__Yönerge 1__.
Aşağıdaki cep telefonları üzerine yazıda "Demek ki, neymiş;" sözleriyle başlayıp "sizi kolaylıkla dinleyebiliyormuş!.." sözleriyle biten bölümü kelimesi kelimesine yeniden yazın.

__Sağlanan Metin__.
+--
Hasan Karakaya

Hasan Karakaya

Cep’lerden “casus” mesajları... Partilerden “meb

Cep’lerden “casus” mesajları... Partilerden “meb

“Gazeteler” ve “televizyonlar”da yer alan haberlerden herhalde haberiniz vardır...
Öyle bir haber ki; hem “Türkiye’nin gelişmişliği”ni gösteriyor, hem de “insanımızın müsrifliği”ni ve dolayısıyla “dışa bağımlılığımız”ın sebebini...
Efendim;
Türkiye “yerli otomobil” olayını tartışırken; “Son 17 yılda” tam “132 milyon cep telefonu” ithal etmiş ve bunun için de “20 milyar dolar” harcamış, iyi mi?..
Düşünebiliyor musunuz;
Dünyanın diğer ülkelerindeki insanlar “2 yılda bir cep telefonu değiştiriyor” iken, Türkiye’deki insanlar “9 ayda telefon değiştiriyor”muş!..
Söyleyin Allah aşkına;
Bu bir “israf” değil mi?..
Hani, sık sık “zam”lardan ve “vergi”lerden şikâyet ediyoruz ya; sık sık “araba” ve “telefon” değiştirmekten vazgeçsek, inanıyorum ki, “zam” oranı da düşer, “vergi” oranı da!..
Hükümet ne yapsın;
“İthal” ettiği ürünlerin bedelini elbette “zam” ve “vergi”yle karşılayacak!..
Kalkıp da, “dolar” basacak değil ya!..
TELEFONU KİM DİNLİYOR?
Her neyse...
Kulağınızın bir yerinde dursun diye bu haberi verdikten sonra, gelelim, “telefon”la ilgili bir başka habere...
O haber de şu:
“Cep’inizdeki casusa dikkat!”
Uzmanlar uyarıyor:
“Cep telefonu kullanıcıları, casus yazılımlarına karşı dikkatli olmalıdır. Casus yazılımları, bir mesajla cep telefonlarına yüklenebileceği gibi, herhangi bir yerde unutulan cep telefonlarına da, kötü niyetli kişiler tarafından bu tür yazılımlar kısa sürede yüklenebilir.
Bu yükleme yapıldıktan sonra, üçüncü kişiler rahatlıkla telefonunuzu dinleyebilir!..
Bunu öğrenmenin en basit yolu, ayrıntılı görüşme dökümünün incelenmesidir.”
Demek ki, neymiş;
Telefonunuzun, illâ da “savcı” veya “polis” tarafından dinlenmesi gerekmiyormuş!..
Telefonlarınıza “casus yazılım mesajı” yükleyen kişiler de, sizi kolaylıkla dinleyebiliyormuş!..
O halde, ne yapacağız?..
+--
__Yönerge 2__.
Aşağıdaki kayıtlarda "option pour cvlc" ifadesini içeren satırdan "authbind --deep python3 app.py" ifadesini içeren satıra kadar uzanan kısmı, bu iki satır da dahil olmak üzere, aynen alıntılayın.
+--
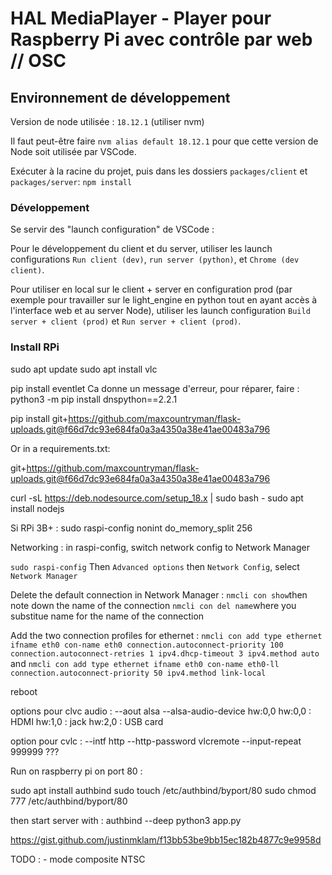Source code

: # HAL MediaPlayer - Player pour Raspberry Pi avec contrôle par web // OSC

## Environnement de développement

Version de node utilisée : `18.12.1` (utiliser nvm)

Il faut peut-être faire `nvm alias default 18.12.1` pour que cette version de Node soit utilisée par VSCode.

Exécuter à la racine du projet, puis dans les dossiers `packages/client` et `packages/server`:
`npm install`

### Développement

Se servir des "launch configuration" de VSCode :

Pour le développement du client et du server, utiliser les launch configurations `Run client (dev)`, `run server (python)`, et `Chrome (dev client)`.

Pour utiliser en local sur le client + server en configuration prod (par exemple pour travailler sur le light_engine en python tout en ayant accès à l'interface web et au server Node), utiliser les launch configuration `Build server + client (prod)` et `Run server + client (prod)`.


### Install RPi

sudo apt update
sudo apt install vlc

pip install eventlet
Ca donne un message d'erreur, pour réparer, faire :
python3 -m pip install dnspython==2.2.1

pip install git+https://github.com/maxcountryman/flask-uploads.git@f66d7dc93e684fa0a3a4350a38e41ae00483a796

Or in a requirements.txt:

git+https://github.com/maxcountryman/flask-uploads.git@f66d7dc93e684fa0a3a4350a38e41ae00483a796


curl -sL https://deb.nodesource.com/setup_18.x | sudo bash -
sudo apt install nodejs

Si RPi 3B+ :
sudo raspi-config nonint do_memory_split 256

Networking :
in raspi-config, switch network config to Network Manager

`sudo raspi-config`
Then `Advanced options` then `Network Config`, select `Network Manager`

Delete the default connection in Network Manager :
`nmcli con show`then note down the name of the connection
`nmcli con del name`where you substitue name for the name of the connection

Add the two connection profiles for ethernet :
`nmcli con add type ethernet ifname eth0 con-name eth0 connection.autoconnect-priority 100 connection.autoconnect-retries 1 ipv4.dhcp-timeout 3 ipv4.method auto`
and
`nmcli con add type ethernet ifname eth0 con-name eth0-ll connection.autoconnect-priority 50 ipv4.method link-local`



reboot

options pour clvc audio :
--aout alsa --alsa-audio-device hw:0,0
hw:0,0 : HDMI
hw:1,0 : jack
hw:2,0 : USB card

option pour cvlc :
--intf http --http-password vlcremote
--input-repeat 999999 ???

Run on raspberry pi on port 80 :

sudo apt install authbind
sudo touch /etc/authbind/byport/80
sudo chmod 777 /etc/authbind/byport/80

then start server with :
authbind --deep python3 app.py

https://gist.github.com/justinmklam/f13bb53be9bb15ec182b4877c9e9958d



TODO :
    - mode composite NTSC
+--
__Yanıt Alanı 1__.
Demek ki, neymiş;
Telefonunuzun, illâ da “savcı” veya “polis” tarafından dinlenmesi gerekmiyormuş!..
Telefonlarınıza “casus yazılım mesajı” yükleyen kişiler de, sizi kolaylıkla dinleyebiliyormuş!..

__Yanıt Alanı 2__.
option pour cvlc :
--intf http --http-password vlcremote
--input-repeat 999999 ???

Run on raspberry pi on port 80 :

sudo apt install authbind
sudo touch /etc/authbind/byport/80
sudo chmod 777 /etc/authbind/byport/80

then start server with :
authbind --deep python3 app.py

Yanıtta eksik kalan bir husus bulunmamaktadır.